They Will Be Done on Earth as It Is on Instagram. Gentrification has changed the way we see our neighborhoods. Some have been changed from popular, middle-class environments to upper-class, posh places. Where you used to be able to buy your groceries, you can buy muffins, cupcakes and get a nice haircut. Everything’s become “urban” these days, and not even churches escape from it.
The urban evangelic church Ecclésia
located in Saint Jerome, a little city on the outskirts of Montreal, makes its mission clearly on its webpage. They believe that “the message from the Bible should be told in an interesting way, adequate to the 21st-century reality.” They’re already immersed in the current spirit – they’re on Facebook, Twitter and Instagram, where it’s also tagged within the #TBT (Throwback Thursday) hashtag. If we look into that hashtag, what we’ll see won’t definitely look as a church, but as a fancy bar where they serve hot chocolate.
This movement is getting more and more popular all around Quebec, but it’s in Montreal that we find the most “connected” churches. The église du Plateau Mont-Royal is a good example. Its pastor, Bradley Morrice, wears a long beard and a lumberjack shirt which make him look like a pure hipster.
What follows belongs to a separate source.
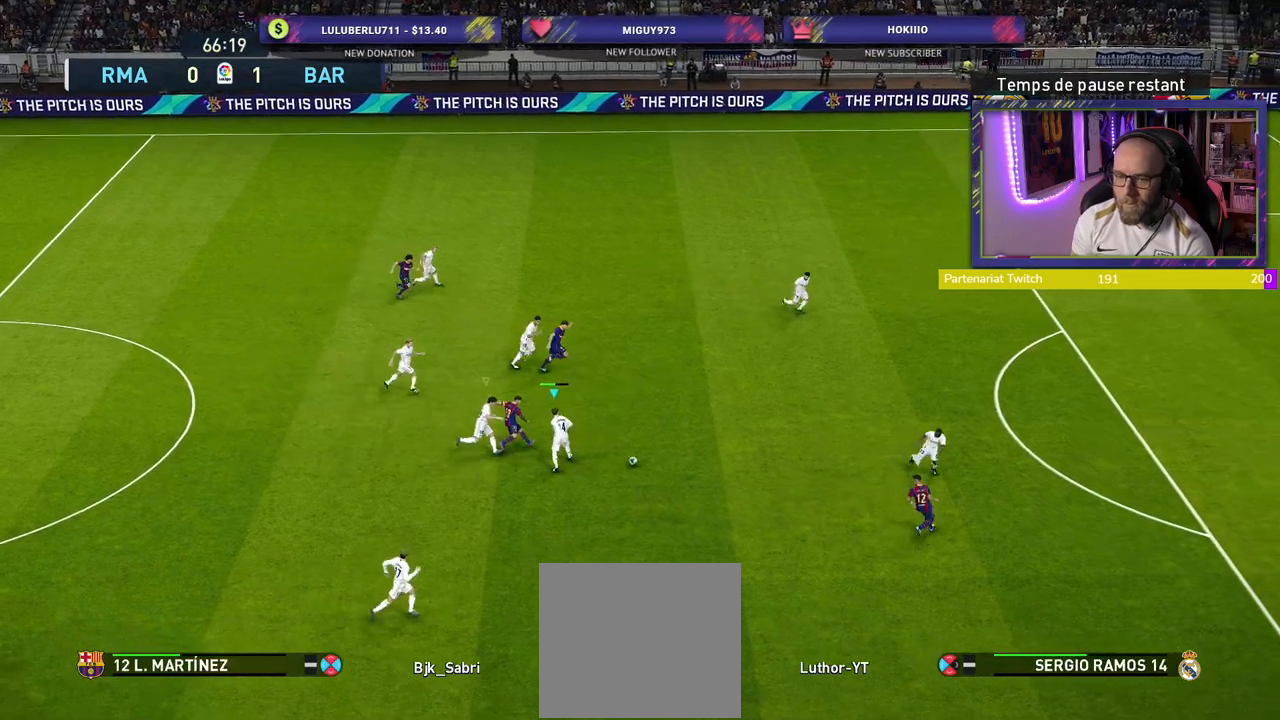
{"dt_ms": 500, "buttons": ["CROSS"], "left_stick": "left", "right_stick": "center", "events": [[200, "L1", "down"], [280, "left_stick", "down"], [300, "L1", "up"], [360, "left_stick", "down-right"], [500, "left_stick", "left"]]}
The church has declared the wish to take part in a spiritual, social and cultural renaissance of the neighborhood where it’s located. It also has its own hashtag – #egliseduplateau.
According to Jean-Philippe Perreault, professor at the Laval University in Quebec, this trend is what “modern” Christians are looking for. “It coincides with the end of short-ranged parishes. Today, youngsters are always moving and creating their own communities. That’s going to create the need to widen the relationship institutions have with social media.”
Has this trend hooked your neighborhood up, too? Do you know any church 2.0?